Why drink water you have booze? - Environmentalists monitoring water quality in area lakes

AUTHOR: Karlton - (U.S.A.)

Okay so you need water to mix with your booze. There has been a report here on RIP OFF Report about the ware quality of Tupper Lake. So here is what you can do about it!

Environmentalists monitoring water quality in area lakes

PAUL SMITHS The Residents' Committee to Protect the Adirondacks and the Adirondack Watersheds Institute at Paul Smith's College have teamed up to jointly administer the Adirondack Lake Assessment Program.

This is the eighth year of the program, which covers many lakes, including Blue Mountain Lake, Middle Saranac Lake, Cranberry Lake, Tupper Lake, Loon Lake, Silver Lake, Sacandaga Reservoir, Brandreth Lake, Eagle Lake, Sagamore Lake, Osgood Pond, 13th Lake, Rich Lake, Trout Lake, White Lake and Little Long Lake.

The Adirondack Lake Assessment Program provides groups and individuals with the tools to scientifically sample the water and track trends over time.

The program relies upon volunteer monitors to take monthly samples from June to August each year.

The goals are to:
Provide those concerned with a particular water body with information to measure its water quality.

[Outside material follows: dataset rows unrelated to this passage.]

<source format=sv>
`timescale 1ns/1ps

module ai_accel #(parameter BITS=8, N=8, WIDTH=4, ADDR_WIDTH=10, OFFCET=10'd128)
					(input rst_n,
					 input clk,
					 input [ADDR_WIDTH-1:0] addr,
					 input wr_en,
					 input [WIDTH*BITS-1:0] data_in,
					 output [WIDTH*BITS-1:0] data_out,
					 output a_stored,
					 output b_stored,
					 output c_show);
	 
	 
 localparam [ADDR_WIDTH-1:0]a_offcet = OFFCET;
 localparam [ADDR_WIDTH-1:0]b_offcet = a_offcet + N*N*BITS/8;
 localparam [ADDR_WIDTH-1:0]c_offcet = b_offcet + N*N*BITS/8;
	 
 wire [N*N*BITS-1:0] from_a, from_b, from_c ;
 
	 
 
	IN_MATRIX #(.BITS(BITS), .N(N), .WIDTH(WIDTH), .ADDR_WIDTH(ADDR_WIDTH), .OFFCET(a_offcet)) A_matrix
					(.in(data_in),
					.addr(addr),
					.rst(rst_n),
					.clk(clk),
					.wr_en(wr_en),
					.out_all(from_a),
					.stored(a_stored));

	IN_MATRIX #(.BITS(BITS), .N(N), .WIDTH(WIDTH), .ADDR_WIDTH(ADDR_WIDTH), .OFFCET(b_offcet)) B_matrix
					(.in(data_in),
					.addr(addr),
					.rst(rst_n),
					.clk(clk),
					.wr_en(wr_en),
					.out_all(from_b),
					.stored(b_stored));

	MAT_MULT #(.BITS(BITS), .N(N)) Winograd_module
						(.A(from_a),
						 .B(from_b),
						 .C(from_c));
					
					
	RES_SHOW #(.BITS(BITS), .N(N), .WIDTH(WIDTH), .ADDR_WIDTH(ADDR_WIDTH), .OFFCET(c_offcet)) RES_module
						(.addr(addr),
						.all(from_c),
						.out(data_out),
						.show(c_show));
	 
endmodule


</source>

Assemble a profile of the water quality of lakes and ponds across the Adirondack Park.
The minimum period of participation is five years, and it is encouraged that monitoring continue on an annual basis.

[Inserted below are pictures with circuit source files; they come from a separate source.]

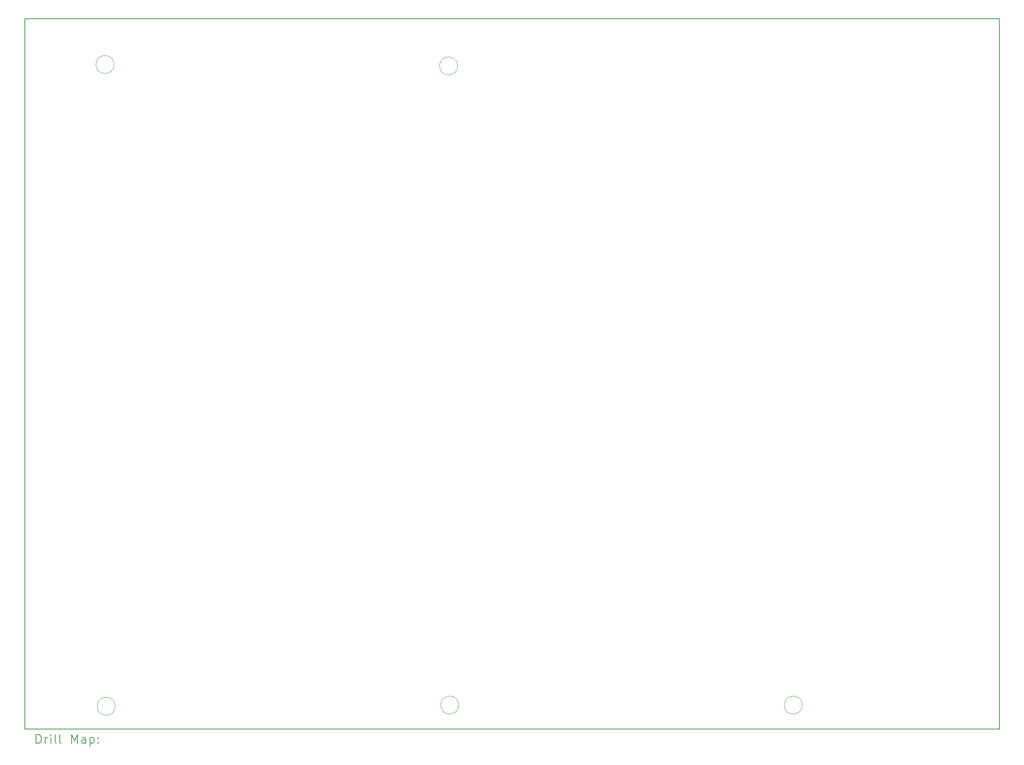
<source format=gbr>
%TF.GenerationSoftware,KiCad,Pcbnew,7.0.5*%
%TF.CreationDate,2023-08-20T22:51:19-05:00*%
%TF.ProjectId,ibm5161-backplane,69626d35-3136-4312-9d62-61636b706c61,rev?*%
%TF.SameCoordinates,Original*%
%TF.FileFunction,Drillmap*%
%TF.FilePolarity,Positive*%
%FSLAX45Y45*%
G04 Gerber Fmt 4.5, Leading zero omitted, Abs format (unit mm)*
G04 Created by KiCad (PCBNEW 7.0.5) date 2023-08-20 22:51:19*
%MOMM*%
%LPD*%
G01*
G04 APERTURE LIST*
%ADD10C,0.100000*%
%ADD11C,0.150000*%
%ADD12C,0.200000*%
G04 APERTURE END LIST*
D10*
X20188200Y-17038600D02*
G75*
G03*
X20188200Y-17038600I-200000J0D01*
G01*
X12568200Y-2890800D02*
G75*
G03*
X12568200Y-2890800I-200000J0D01*
G01*
X12593600Y-17038600D02*
G75*
G03*
X12593600Y-17038600I-200000J0D01*
G01*
X4999000Y-17064000D02*
G75*
G03*
X4999000Y-17064000I-200000J0D01*
G01*
X4970400Y-2859790D02*
G75*
G03*
X4970400Y-2859790I-200000J0D01*
G01*
D11*
X2996320Y-1844000D02*
X24545680Y-1844000D01*
X24545680Y-17566600D01*
X2996320Y-17566600D01*
X2996320Y-1844000D01*
D12*
X3249597Y-17885584D02*
X3249597Y-17685584D01*
X3249597Y-17685584D02*
X3297216Y-17685584D01*
X3297216Y-17685584D02*
X3325787Y-17695108D01*
X3325787Y-17695108D02*
X3344835Y-17714155D01*
X3344835Y-17714155D02*
X3354359Y-17733203D01*
X3354359Y-17733203D02*
X3363882Y-17771298D01*
X3363882Y-17771298D02*
X3363882Y-17799870D01*
X3363882Y-17799870D02*
X3354359Y-17837965D01*
X3354359Y-17837965D02*
X3344835Y-17857012D01*
X3344835Y-17857012D02*
X3325787Y-17876060D01*
X3325787Y-17876060D02*
X3297216Y-17885584D01*
X3297216Y-17885584D02*
X3249597Y-17885584D01*
X3449597Y-17885584D02*
X3449597Y-17752250D01*
X3449597Y-17790346D02*
X3459121Y-17771298D01*
X3459121Y-17771298D02*
X3468644Y-17761774D01*
X3468644Y-17761774D02*
X3487692Y-17752250D01*
X3487692Y-17752250D02*
X3506740Y-17752250D01*
X3573406Y-17885584D02*
X3573406Y-17752250D01*
X3573406Y-17685584D02*
X3563882Y-17695108D01*
X3563882Y-17695108D02*
X3573406Y-17704631D01*
X3573406Y-17704631D02*
X3582930Y-17695108D01*
X3582930Y-17695108D02*
X3573406Y-17685584D01*
X3573406Y-17685584D02*
X3573406Y-17704631D01*
X3697216Y-17885584D02*
X3678168Y-17876060D01*
X3678168Y-17876060D02*
X3668644Y-17857012D01*
X3668644Y-17857012D02*
X3668644Y-17685584D01*
X3801978Y-17885584D02*
X3782930Y-17876060D01*
X3782930Y-17876060D02*
X3773406Y-17857012D01*
X3773406Y-17857012D02*
X3773406Y-17685584D01*
X4030549Y-17885584D02*
X4030549Y-17685584D01*
X4030549Y-17685584D02*
X4097216Y-17828441D01*
X4097216Y-17828441D02*
X4163882Y-17685584D01*
X4163882Y-17685584D02*
X4163882Y-17885584D01*
X4344835Y-17885584D02*
X4344835Y-17780822D01*
X4344835Y-17780822D02*
X4335311Y-17761774D01*
X4335311Y-17761774D02*
X4316264Y-17752250D01*
X4316264Y-17752250D02*
X4278168Y-17752250D01*
X4278168Y-17752250D02*
X4259121Y-17761774D01*
X4344835Y-17876060D02*
X4325787Y-17885584D01*
X4325787Y-17885584D02*
X4278168Y-17885584D01*
X4278168Y-17885584D02*
X4259121Y-17876060D01*
X4259121Y-17876060D02*
X4249597Y-17857012D01*
X4249597Y-17857012D02*
X4249597Y-17837965D01*
X4249597Y-17837965D02*
X4259121Y-17818917D01*
X4259121Y-17818917D02*
X4278168Y-17809393D01*
X4278168Y-17809393D02*
X4325787Y-17809393D01*
X4325787Y-17809393D02*
X4344835Y-17799870D01*
X4440073Y-17752250D02*
X4440073Y-17952250D01*
X4440073Y-17761774D02*
X4459121Y-17752250D01*
X4459121Y-17752250D02*
X4497216Y-17752250D01*
X4497216Y-17752250D02*
X4516264Y-17761774D01*
X4516264Y-17761774D02*
X4525787Y-17771298D01*
X4525787Y-17771298D02*
X4535311Y-17790346D01*
X4535311Y-17790346D02*
X4535311Y-17847489D01*
X4535311Y-17847489D02*
X4525787Y-17866536D01*
X4525787Y-17866536D02*
X4516264Y-17876060D01*
X4516264Y-17876060D02*
X4497216Y-17885584D01*
X4497216Y-17885584D02*
X4459121Y-17885584D01*
X4459121Y-17885584D02*
X4440073Y-17876060D01*
X4621025Y-17866536D02*
X4630549Y-17876060D01*
X4630549Y-17876060D02*
X4621025Y-17885584D01*
X4621025Y-17885584D02*
X4611502Y-17876060D01*
X4611502Y-17876060D02*
X4621025Y-17866536D01*
X4621025Y-17866536D02*
X4621025Y-17885584D01*
X4621025Y-17761774D02*
X4630549Y-17771298D01*
X4630549Y-17771298D02*
X4621025Y-17780822D01*
X4621025Y-17780822D02*
X4611502Y-17771298D01*
X4611502Y-17771298D02*
X4621025Y-17761774D01*
X4621025Y-17761774D02*
X4621025Y-17780822D01*
M02*

</source>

For 2005, 70 lakes and ponds have enrolled in the program, and there is space for more.
Lake associations, individuals, families or groups can easily monitor a lake or pond. Monitoring takes about 90 minutes, once a month. All volunteers are trained.

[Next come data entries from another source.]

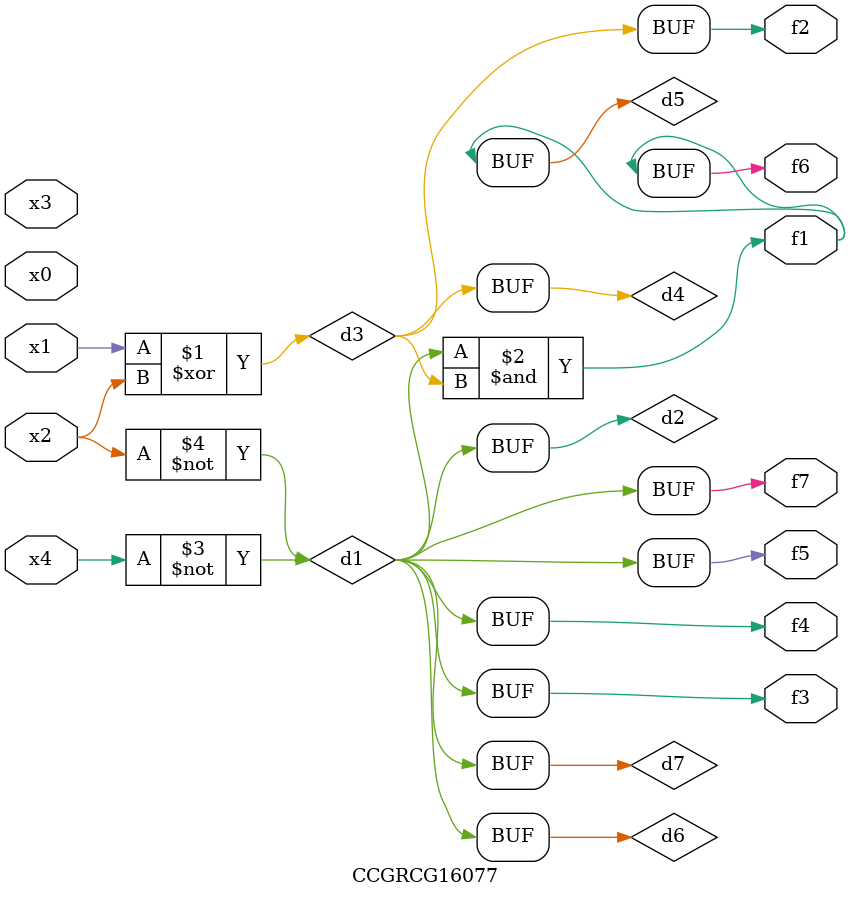
<source format=v>
module CCGRCG16077(
	input x0, x1, x2, x3, x4,
	output f1, f2, f3, f4, f5, f6, f7
);

	wire d1, d2, d3, d4, d5, d6, d7;

	not (d1, x4);
	not (d2, x2);
	xor (d3, x1, x2);
	buf (d4, d3);
	and (d5, d1, d3);
	buf (d6, d1, d2);
	buf (d7, d2);
	assign f1 = d5;
	assign f2 = d4;
	assign f3 = d7;
	assign f4 = d7;
	assign f5 = d7;
	assign f6 = d5;
	assign f7 = d7;
endmodule

</source>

Each group or individual who monitors a lake or pond is provided with a monitoring kit and bottles and filters for the monitoring season, which is June through August.

Frozen samples are delivered for analysis to the AAI laboratory at Paul Smith's College. At the end of each season, an annual report is produced for each water body enrolled.

The cost for the program is $250 for one-time purchase of the monitoring equipment and $100 for a three-month season to cover laboratory analysis costs; the five-month season is $160.
A limited number of free monitoring kits are available to groups or individuals who commit to monitor a lake or pond for the next three years. These kits are available on a first-come, first-served basis.

Also, the Adirondack Watersheds Institute has been awarded funds to help pay for both testing equipment and monitoring costs of lakes and ponds in the Lake Champlain Watershed.